You might not think that what your MD prescribes—and what your dentist does for your mouth’s well-being—are closely related. But both are significant.
If you are contemplating upcoming dentistry like a tooth extraction or an implant, it may be helpful to review which prescribed drugs you are taking for other problems.
Two red flags, here: prescription drugs for osteoporosis and certain drugs used in association with chemotherapy against cancers.
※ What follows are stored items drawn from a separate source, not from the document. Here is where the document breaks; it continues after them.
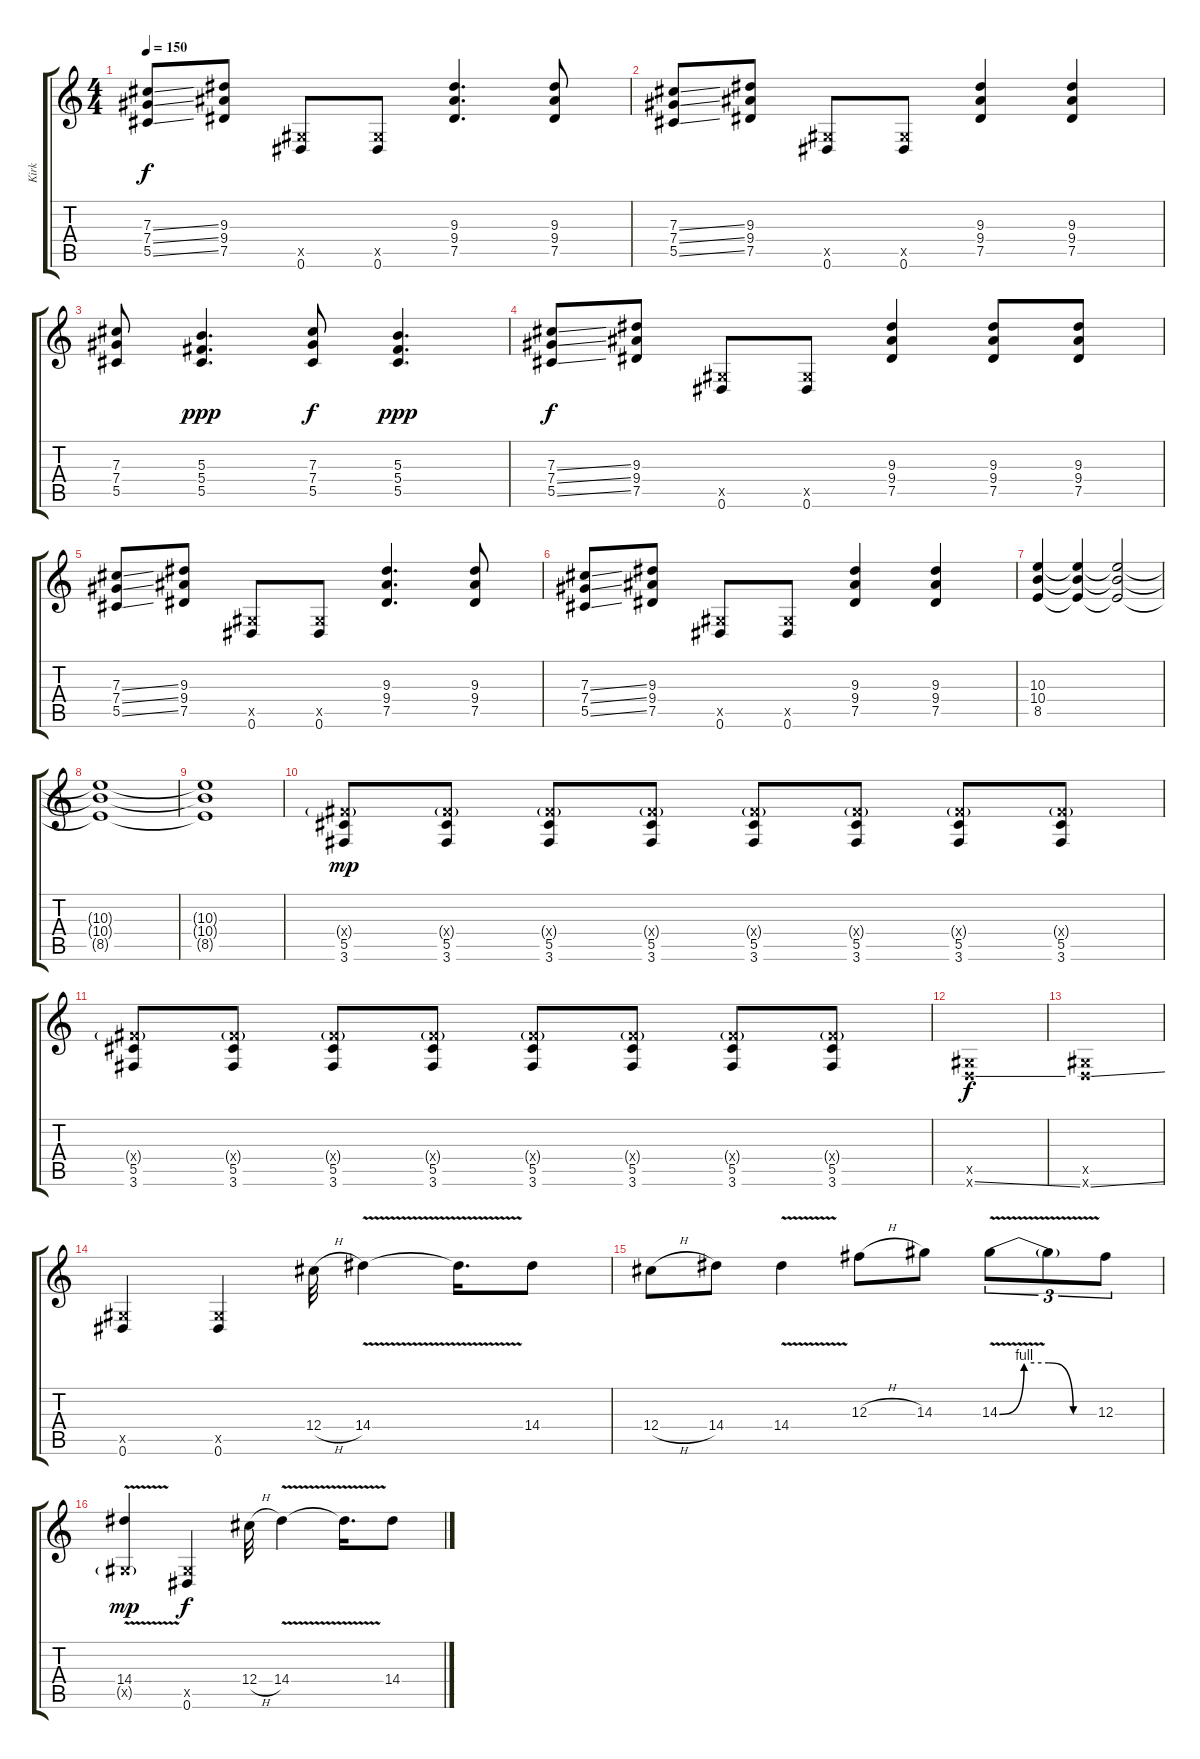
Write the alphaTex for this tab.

\track ("Kirk" "Kirk") {instrument distortionguitar}
\staff {score tabs}
\tuning (Eb4 Bb3 Gb3 Db3 Ab2 Eb2) {hide}
\ts (4 4)
\tempo 150
\clef g2
\ks c
(7.3{ss} 7.4{ss} 5.5{ss}).8{dy f} (9.3 9.4 7.5).8 (0.5{x} 0.6).8 (0.5{x} 0.6).8 (9.3 9.4 7.5).4{d} (9.3 9.4 7.5).8 |
(7.3{ss} 7.4{ss} 5.5{ss}).8 (9.3 9.4 7.5).8 (0.5{x} 0.6).8 (0.5{x} 0.6).8 (9.3 9.4 7.5).4 (9.3 9.4 7.5).4 |
(7.3 7.4 5.5).8 (5.3 5.4 5.5).4{d dy ppp} (7.3 7.4 5.5).8{dy f} (5.3 5.4 5.5).4{d dy ppp} |
(7.3{ss} 7.4{ss} 5.5{ss}).8{dy f} (9.3 9.4 7.5).8 (0.5{x} 0.6).8 (0.5{x} 0.6).8 (9.3 9.4 7.5).4 (9.3 9.4 7.5).8 (9.3 9.4 7.5).8 |
(7.3{ss} 7.4{ss} 5.5{ss}).8 (9.3 9.4 7.5).8 (0.5{x} 0.6).8 (0.5{x} 0.6).8 (9.3 9.4 7.5).4{d} (9.3 9.4 7.5).8 |
(7.3{ss} 7.4{ss} 5.5{ss}).8 (9.3 9.4 7.5).8 (0.5{x} 0.6).8 (0.5{x} 0.6).8 (9.3 9.4 7.5).4 (9.3 9.4 7.5).4 |
(10.3 10.4 8.5).4 (10.3{t} 10.4{t} 8.5{t}).4 (10.3{t} 10.4{t} 8.5{t}).2 |
(10.3{t} 10.4{t} 8.5{t}).1 |
(10.3{t} 10.4{t} 8.5{t}).1 |
(5.4{g x} 5.5 3.6).8{dy mp} (5.4{g x} 5.5 3.6).8 (5.4{g x} 5.5 3.6).8 (5.4{g x} 5.5 3.6).8 (5.4{g x} 5.5 3.6).8 (5.4{g x} 5.5 3.6).8 (5.4{g x} 5.5 3.6).8 (5.4{g x} 5.5 3.6).8 |
(5.4{g x} 5.5 3.6).8 (5.4{g x} 5.5 3.6).8 (5.4{g x} 5.5 3.6).8 (5.4{g x} 5.5 3.6).8 (5.4{g x} 5.5 3.6).8 (5.4{g x} 5.5 3.6).8 (5.4{g x} 5.5 3.6).8 (5.4{g x} 5.5 3.6).8 |
(0.5{x} -1.6{ss x}).1{dy f} |
(0.5{x} -1.6{ss x}).1 |
(0.5{x} 0.6).4 (0.5{x} 0.6).4 12.4{h}.32 14.4{v}.4 14.4{t}.16{d} 14.4.8 |
12.4{h}.8 14.4.8 14.4{v}.4 12.3{h}.8 14.3.8 14.3{be (custom 0 0 15 4 30 4 45 0 60 0) v}.8{tu (3 2)} 14.3{t}.8{tu (3 2)} 12.3.8{tu (3 2)} |
(14.4{v} 0.5{v g x}).4{dy mp} (0.5{x} 0.6).4{dy f} 12.4{h}.32 14.4{v}.4 14.4{t}.16{d} 14.4.8
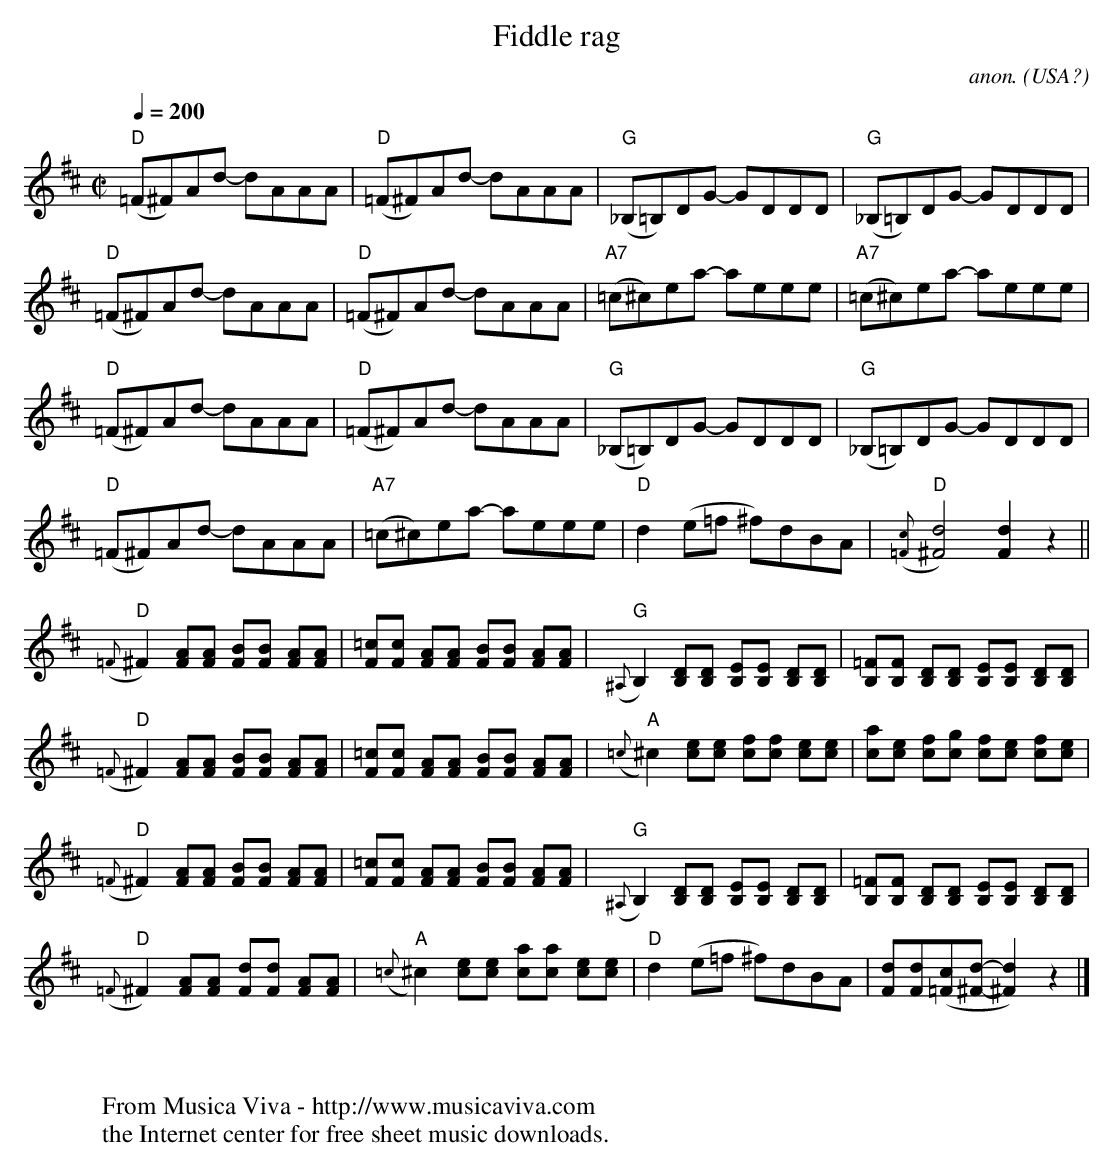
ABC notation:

X:1
T:Fiddle rag
C:anon.
O:USA?
M:C|
L:1/8
Q:1/4=200
K:D
"D"(=F^F)Ad- dAAA|"D"(=F^F)Ad- dAAA|\
"G"(_B,=B,)DG- GDDD|"G"(_B,=B,)DG- GDDD|
"D"(=F^F)Ad- dAAA|"D"(=F^F)Ad- dAAA|\
"A7"(=c^c)ea- aeee|"A7"(=c^c)ea- aeee|
"D"(=F^F)Ad- dAAA|"D"(=F^F)Ad- dAAA|\
"G"(_B,=B,)DG- GDDD|"G"(_B,=B,)DG- GDDD|
"D"(=F^F)Ad- dAAA|"A7"(=c^c)ea- aeee|\
"D"d2 (e=f ^f)dBA|"D"({[=Fc]}[^F4d4])[F2d2] z2||
({=F}"D"^F2) [FA][FA]  [FB][FB] [FA][FA]|[F=c][Fc] [FA][FA] [FB][FB] [FA][FA]|\
({^A,}"G"B,2) [B,D][B,D]  [B,E][B,E] [B,D][B,D]|[B,=F][B,F] [B,D][B,D] [B,E][B,E] [B,D][B,D]|
({=F}"D"^F2) [FA][FA]  [FB][FB] [FA][FA]|[F=c][Fc] [FA][FA] [FB][FB] [FA][FA]|\
({=c}"A"^c2) [ce][ce]  [cf][cf] [ce][ce]|[ca][ce] [cf][cg] [cf][ce] [cf][ce]|
({=F}"D"^F2) [FA][FA]  [FB][FB] [FA][FA]|[F=c][Fc] [FA][FA] [FB][FB] [FA][FA]|\
({^A,}"G"B,2) [B,D][B,D]  [B,E][B,E] [B,D][B,D]|[B,=F][B,F] [B,D][B,D] [B,E][B,E] [B,D][B,D]|
({=F}"D"^F2) [FA][FA]  [Fd][Fd] [FA][FA]|({=c}"A"^c2) [ce][ce]  [ca][ca] [ce][ce]|\
"D"d2 (e=f ^f)dBA|[Fd][Fd]([=Fc][^F-d-][^F2d2]) z2|]
W:
W:
W:  From Musica Viva - http://www.musicaviva.com
W:  the Internet center for free sheet music downloads.
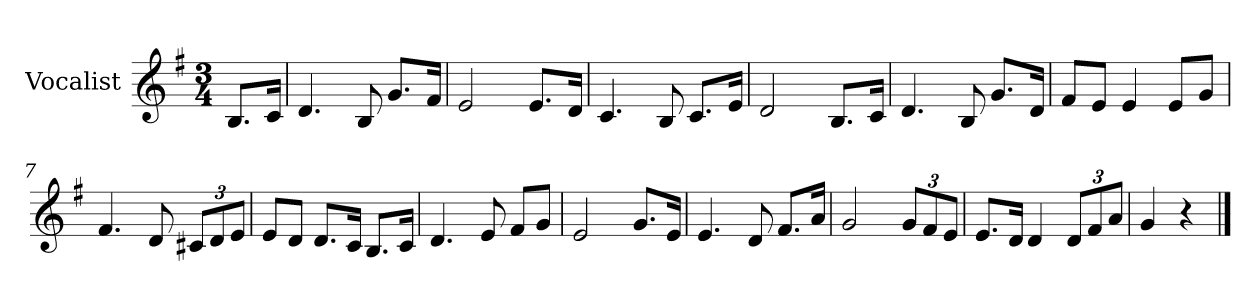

The big word is bisphosphonates. That means a drug used in treating bone disease. They limit activity in bone cells which remove old or injured bone. Good, if the problem is bone thinning or cancer. But they might also limit the re-growth of bone tissue after tooth extraction or dental implant surgery.
In a study of patient charts from Long Island Jewish Medical Center and the University of Maryland, a striking parallel was noted. Patients who were admitted with some sort of oral surgery, and patients who exhibited some sort of non-healing lesion in the jaw, all seemed to have one thing in common: a history of bisphosphonate therapy. In English, that means they were receiving either a drug to counter bone loss or were undergoing chemotherapy.
The good news is that the potential for osteonecrosis (bone death) following some sort of oral surgery is rare. What’s important is to make sure your MD’s prescriptions and your dentist’s plans are compared and on-track!